After that last chapter that seemed to wrap up the remaining storylines, I’m going to be quite honest and say that I have no idea what the remaining 130 odd pages will have to add; it seems pretty finalised to me. Oh well, I will continue, though it is tempting to just leave the story at that largely satisfying ending.
There is no quotation at the beginning of this chapter, so I’m going to assume that it’s basically wrapping up the Navidson Record as an academic text, which sounds pretty uninteresting if I’m totally honest; having written academic essays myself, they aren’t the most absorbing of things to read.
The chapter starts by telling the reader what happens to the Navidsons after the events we all know by now (and yes, the plural was intentional as Navidson and Karen got married, which is sweet). So on the surface it would seem that they lived happily ever after. Zampano, however, is determined to make this bittersweet by looking at the potential (but very likely) psychological damage they suffered due to exposure to the house.

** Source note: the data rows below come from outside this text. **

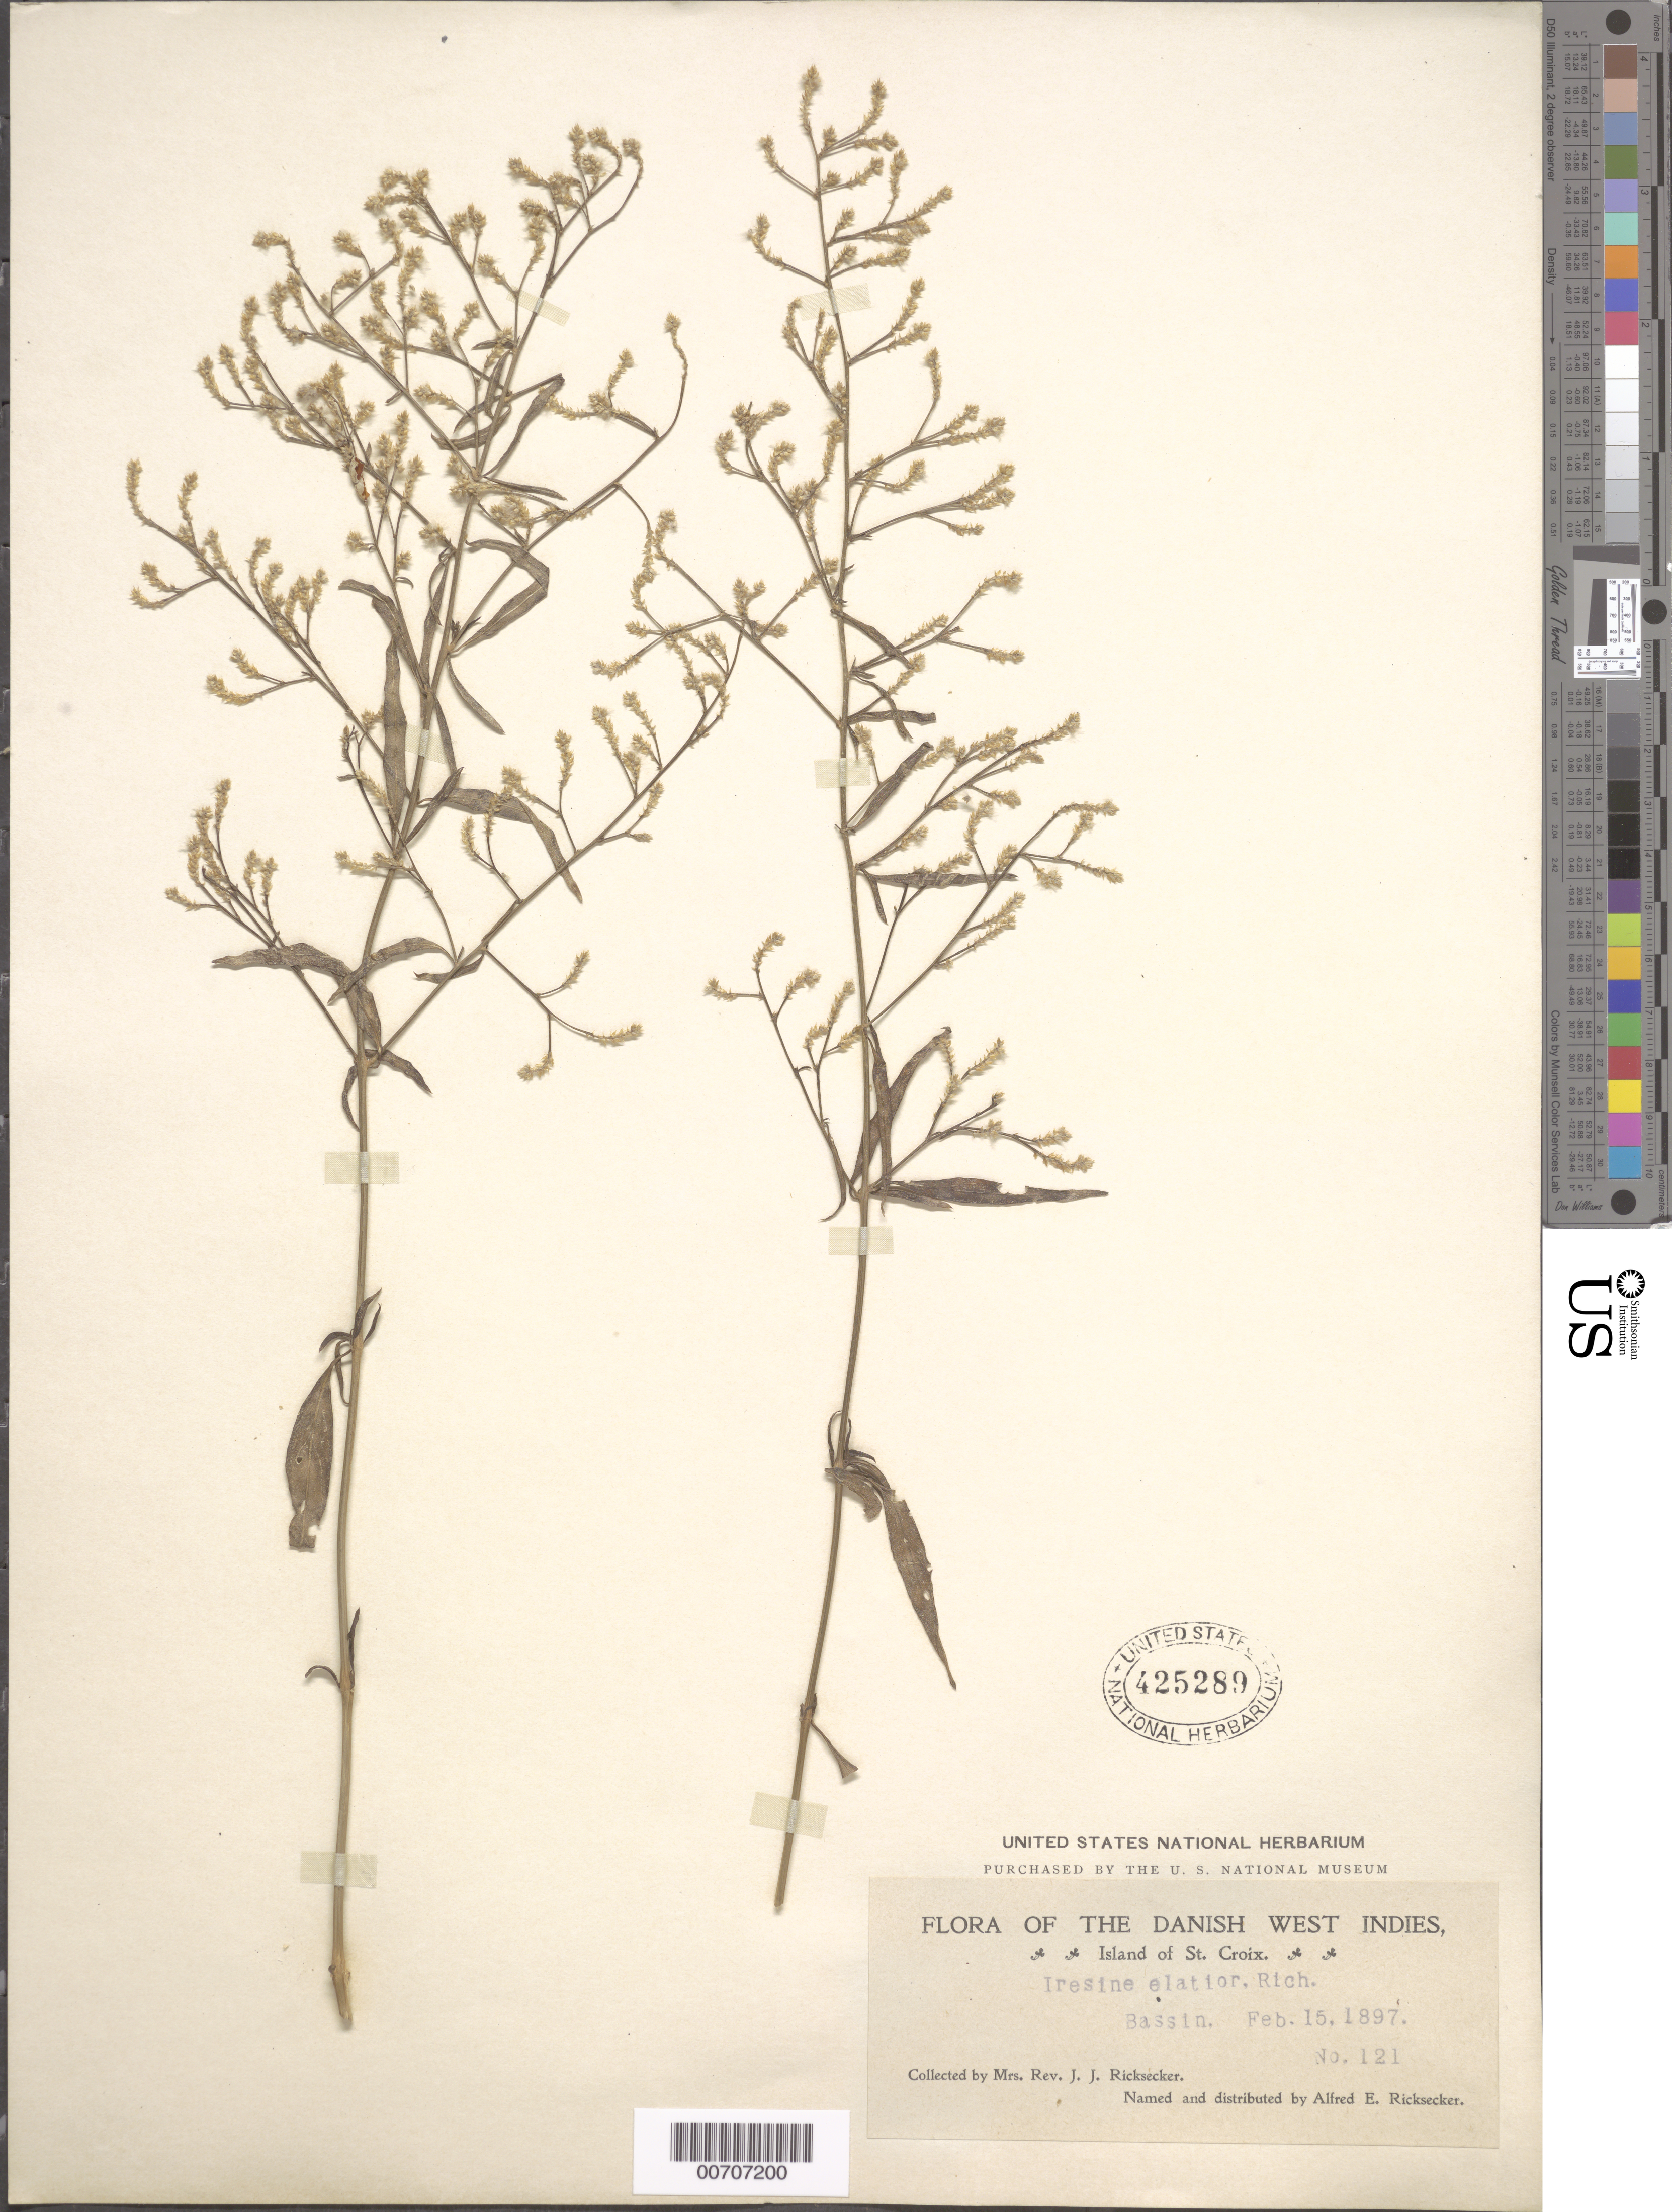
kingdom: Plantae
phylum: Tracheophyta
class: Magnoliopsida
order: Caryophyllales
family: Amaranthaceae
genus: Iresine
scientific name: Iresine elatior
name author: Rich. ex Willd.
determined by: Ricksecker, A. E.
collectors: Mrs. J. J. Ricksecker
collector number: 121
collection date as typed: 15 Feb 1897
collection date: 1897-02-15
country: U.S. Virgin Islands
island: St. Croix Island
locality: Bassin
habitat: Bassin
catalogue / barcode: US 425289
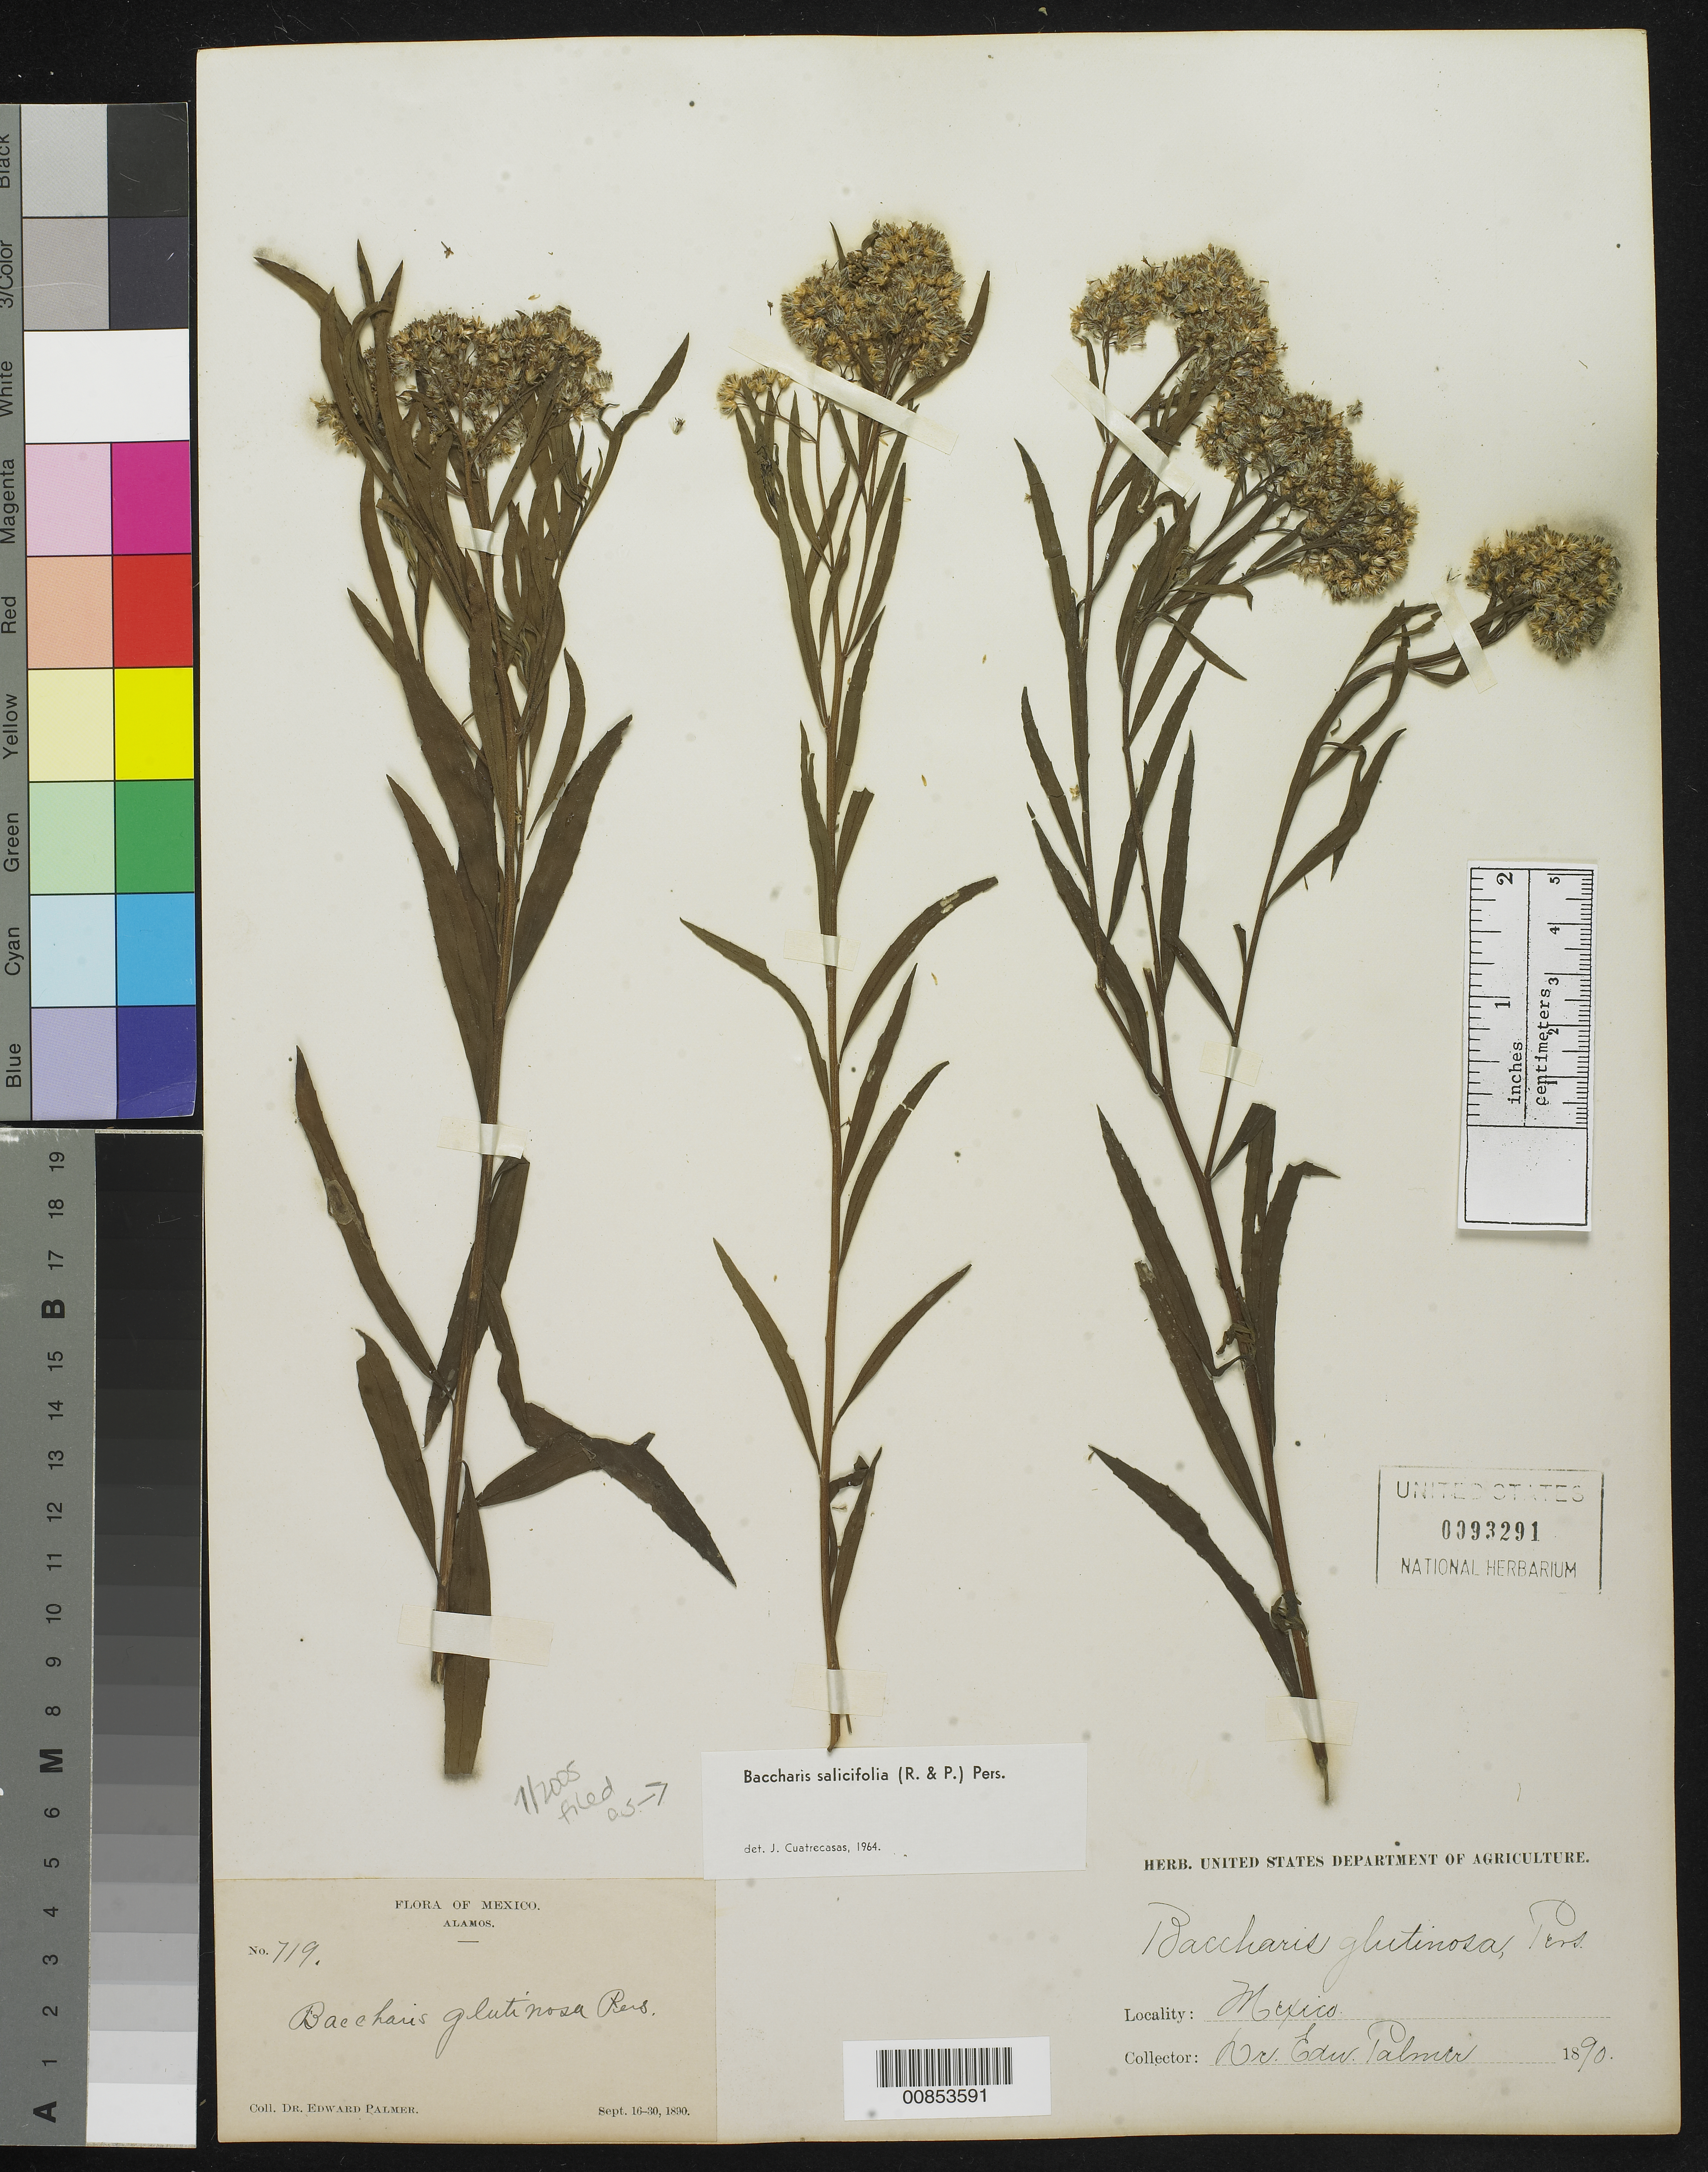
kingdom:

So over a year has passed since they all got out of the house, and they’ve sensibly moved to Vermont. Navidson seems to be recovering well from the frostbite from the previous chapter. The kids seem to have moved on without any real mental problems (although Chad wants to become an architect when he’s older, which is probably fairly telling). Karen’s been diagnosed with malignant breast cancer, but seems to be responding to her treatment well, which is something I suppose. But despite this heart-warming stuff (apart from the cancer, seeing as that tends to be pretty difficult to make heart-warming), the house is still present in their lives in some way, as Navidson can’t quite let go of it or at least the memories of it. But the chapter (and by extension the film) ends on a fairly positive note as it shows him going trick-or-treating with his kids, as a mild lampshading of the genre his work will inevitably end up being grouped with.

And that’s the end of the Navidson Record. It probably signals the end of the story proper, but there are exhibits and appendices still to read, so I might as well review them too. Again, a very short and sweet chapter, wrapping up Navidson’s storyline further. In terms of making their conclusion bit more bittersweet, I don’t think the book entirely succeeded, but it at least isn’t a straight Disney-style happily ever after ending.